To this end Vlad comes up with scheme that is, by any
standards, hopeless. The Turks, led by Dominic Cooper, surprisingly, and various
other actors who don’t seem remotely Turkish (most notably Thor Kristanjsson)
intend to wreak bloody destruction across fair Transylvania, so Vlad fetches
himself off to Broken Tooth Mountain where he drinks the blood of vampire
Charles Dance (Game of Thrones; Paul
Kaye also pops up). Dance is great, and lends a bit of conviction to otherwise puerile
writing. Vlad must resist blood for three days or he’ll go full vamp, and of
course we know it won’t end well.
Sure, Vlad’s desperate, but he clearly hasn’t thought this
out. For a start, he can’t do much in the way of Turk toppling during the
daylight hours so his fighting style is seriously cramped (the rules here seem
very flexible, since he’s getting burned through an open tent one moment and
the next he’s standing outside in daylight, but that’s the least of the
problems). Oh, except at the end, when he controls the weather and makes it really cloudy. Couldn’t he have done
that before, rather than wasting entire days? More than that, we see him wipe
out an entire army when he first gets vamped up, but then he goes on the run with his people. Shouldn’t he be taking the
fight to them? It’s no use moaning about his time almost being up if he’s
failed to take advantage of it.
Frankly, all the losses that befall his people, and his dear missus (Sarah
Gaddon), are his fault. He only has himself to blame. Oh, that must be why he’s such a tragic figure. Evans is okay, but
doesn’t have much to work with. Nor does Cooper, who is reduced to throwing silver
coins at his foe in a tepid attempt to defeat him. After Vlad turning into a
swarm of bats and generally acting like an ultra-moody version of Neo/Man of
Steel, it’s a stretch that such an obstacle would even momentarily unstick him.

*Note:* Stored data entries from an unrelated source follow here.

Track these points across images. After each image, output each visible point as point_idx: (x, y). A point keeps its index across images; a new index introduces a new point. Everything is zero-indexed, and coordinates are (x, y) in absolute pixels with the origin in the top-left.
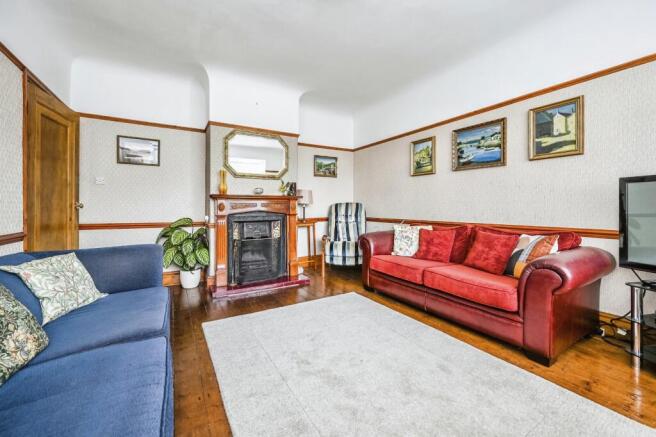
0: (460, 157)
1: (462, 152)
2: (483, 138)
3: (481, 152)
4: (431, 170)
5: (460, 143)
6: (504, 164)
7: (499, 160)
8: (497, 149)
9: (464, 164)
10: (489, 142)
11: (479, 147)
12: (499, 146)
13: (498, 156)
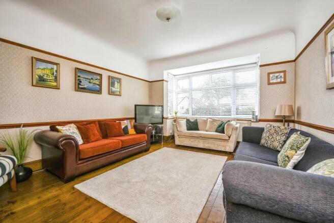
0: (79, 84)
1: (81, 82)
2: (92, 79)
3: (91, 85)
4: (56, 86)
5: (79, 76)
6: (101, 93)
7: (99, 91)
8: (98, 86)
9: (82, 88)
10: (94, 82)
11: (90, 82)
12: (99, 85)
13: (98, 89)
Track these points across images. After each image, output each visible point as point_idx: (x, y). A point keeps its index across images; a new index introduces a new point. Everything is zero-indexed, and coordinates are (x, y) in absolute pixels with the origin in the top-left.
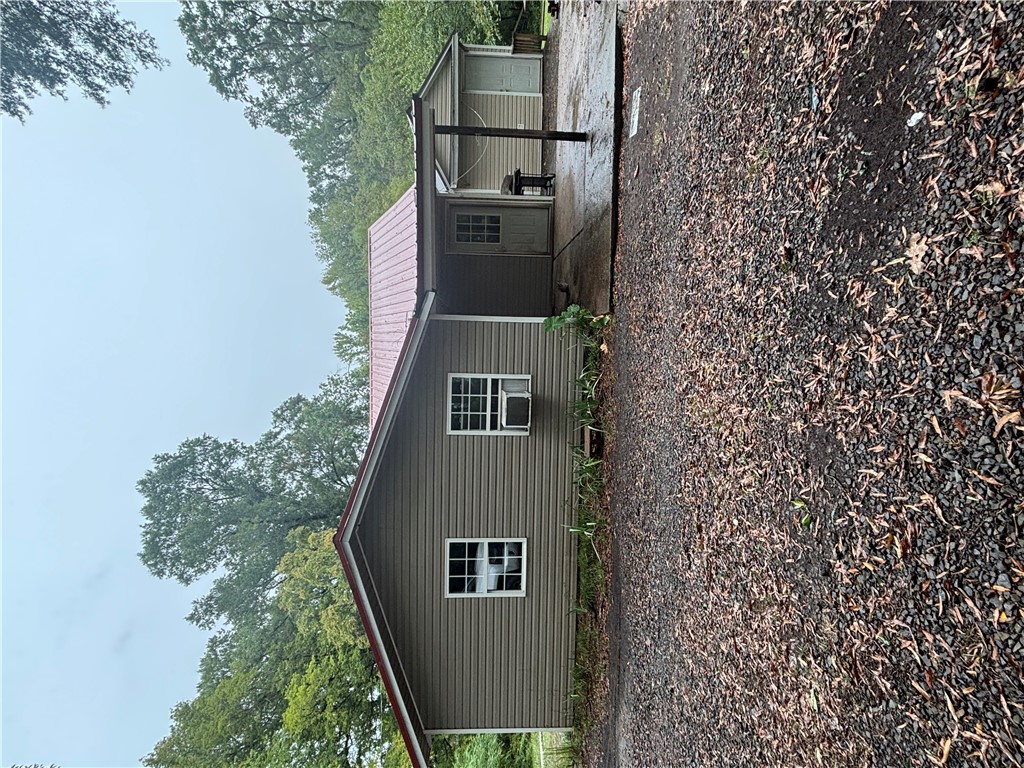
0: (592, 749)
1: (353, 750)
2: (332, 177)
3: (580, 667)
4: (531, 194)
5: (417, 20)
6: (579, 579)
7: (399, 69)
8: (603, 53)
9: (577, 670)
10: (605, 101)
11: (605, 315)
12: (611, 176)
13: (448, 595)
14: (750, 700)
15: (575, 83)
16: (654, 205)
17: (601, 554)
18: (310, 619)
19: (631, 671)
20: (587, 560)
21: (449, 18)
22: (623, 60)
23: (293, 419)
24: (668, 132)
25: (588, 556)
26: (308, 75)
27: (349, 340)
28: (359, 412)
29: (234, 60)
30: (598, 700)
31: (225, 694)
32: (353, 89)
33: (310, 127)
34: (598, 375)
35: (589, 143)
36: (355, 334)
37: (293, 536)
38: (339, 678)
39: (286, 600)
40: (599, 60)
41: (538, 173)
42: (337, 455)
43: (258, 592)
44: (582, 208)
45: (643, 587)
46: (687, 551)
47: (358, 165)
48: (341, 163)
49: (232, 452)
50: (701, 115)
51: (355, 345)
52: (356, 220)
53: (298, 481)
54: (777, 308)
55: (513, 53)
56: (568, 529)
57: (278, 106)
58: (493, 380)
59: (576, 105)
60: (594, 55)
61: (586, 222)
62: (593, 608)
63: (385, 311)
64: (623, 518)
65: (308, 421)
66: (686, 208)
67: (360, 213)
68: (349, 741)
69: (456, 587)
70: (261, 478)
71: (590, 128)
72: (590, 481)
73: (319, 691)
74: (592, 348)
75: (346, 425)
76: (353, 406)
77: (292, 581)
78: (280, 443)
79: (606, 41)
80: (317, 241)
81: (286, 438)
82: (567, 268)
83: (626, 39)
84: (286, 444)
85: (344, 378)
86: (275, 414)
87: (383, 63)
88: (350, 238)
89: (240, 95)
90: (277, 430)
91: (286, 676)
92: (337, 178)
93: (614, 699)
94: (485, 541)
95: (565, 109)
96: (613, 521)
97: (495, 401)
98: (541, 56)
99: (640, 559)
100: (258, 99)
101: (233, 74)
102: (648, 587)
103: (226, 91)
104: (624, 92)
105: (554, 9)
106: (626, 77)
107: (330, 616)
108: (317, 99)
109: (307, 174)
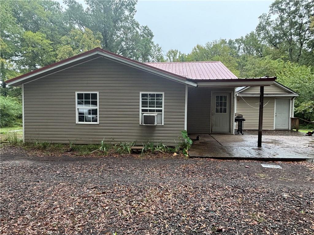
0: (16, 150)
1: (17, 58)
2: (239, 48)
3: (48, 145)
4: (235, 125)
5: (302, 81)
6: (83, 144)
7: (283, 74)
8: (294, 153)
9: (47, 144)
10: (275, 154)
11: (188, 154)
12: (245, 157)
13: (76, 93)
14: (34, 214)
15: (281, 142)
16: (235, 174)
17: (93, 153)
18: (67, 41)
19: (47, 165)
20: (90, 148)
21: (303, 93)
22: (292, 161)
23: (144, 34)
24: (265, 180)
25: (92, 148)
26: (280, 38)
27: (175, 55)
28: (147, 59)
29: (285, 9)
30: (35, 152)
31: (38, 8)
32: (274, 56)
33: (258, 39)
34: (164, 152)
35: (257, 148)
36: (178, 57)
37: (99, 34)
38: (44, 52)
39: (74, 32)
40: (292, 152)
41: (244, 128)
42: (131, 51)
43: (77, 21)
44: (231, 145)
45: (80, 170)
46: (95, 188)
47: (244, 58)
48: (244, 52)
49: (132, 10)
50: (274, 193)
51: (173, 58)
52: (222, 57)
53: (120, 36)
54: (197, 225)
55: (291, 118)
56: (103, 140)
57: (267, 27)
58: (162, 110)
59: (272, 143)
60: (293, 150)
61: (225, 147)
62: (72, 150)
63: (188, 68)
64: (108, 162)
65: (144, 40)
66: (235, 187)
67: (225, 59)
68: (20, 57)
69: (80, 96)
70: (122, 21)
71: (263, 148)
72: (122, 149)
73: (40, 45)
74: (175, 150)
75: (142, 54)
76: (149, 57)
77: (82, 34)
78: (135, 29)
79: (299, 154)
80: (214, 43)
81: (137, 31)
82: (207, 140)
83: (301, 162)
84: (135, 31)
85: (160, 53)
86: (146, 27)
87: (285, 67)
88: (215, 55)
89: (271, 12)
90: (140, 28)
91: (45, 32)
92: (239, 50)
93: (36, 159)
94: (97, 107)
95: (270, 138)
96: (106, 158)
97: (153, 111)
98: (290, 129)
99: (91, 169)
100: (270, 18)
101: (279, 9)
102: (80, 172)
103: (273, 7)
104: (279, 162)
105: (310, 134)
106: (286, 163)
107: (68, 49)
108: (270, 42)
109: (240, 38)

The full-vamp effects aren’t especially dazzling, although the
vampire “predator-vision” is okay and there are worthy vampire destruction
moments towards the end. Vlad manages not
to get killed in daylight again here, unlike his not-so-comrades (he’s a
different kind of vampire altogether; he’s got soul). Dracula Untold managed to get a PG-13 in the US despite someone’s
arms being chopped off, which is nice. I expect the MPAA decided it was fine,
as the was only Turkish.
Sazama and Sharpless’ tin ear for dialogue will be fun to
hear coming from Vin Diesel in a few months time, and lines like “My fellow Transylvanians” and “Let the games begin” (coming from
Dance), and subtitles helpfully informing us “Castle Dracula” suggest they have an uncommonly terrible touch. As
for the ending, with Dracula wandering modern New York like Connor MacLeod in
need of sunblock (with both Gaddon as Mina Harker and Dance resurfacing), they
clearly had in mind a series with an all-heroic Dracula battling really bad dudes, so it will be all for
the best if has been stopped in its tracks.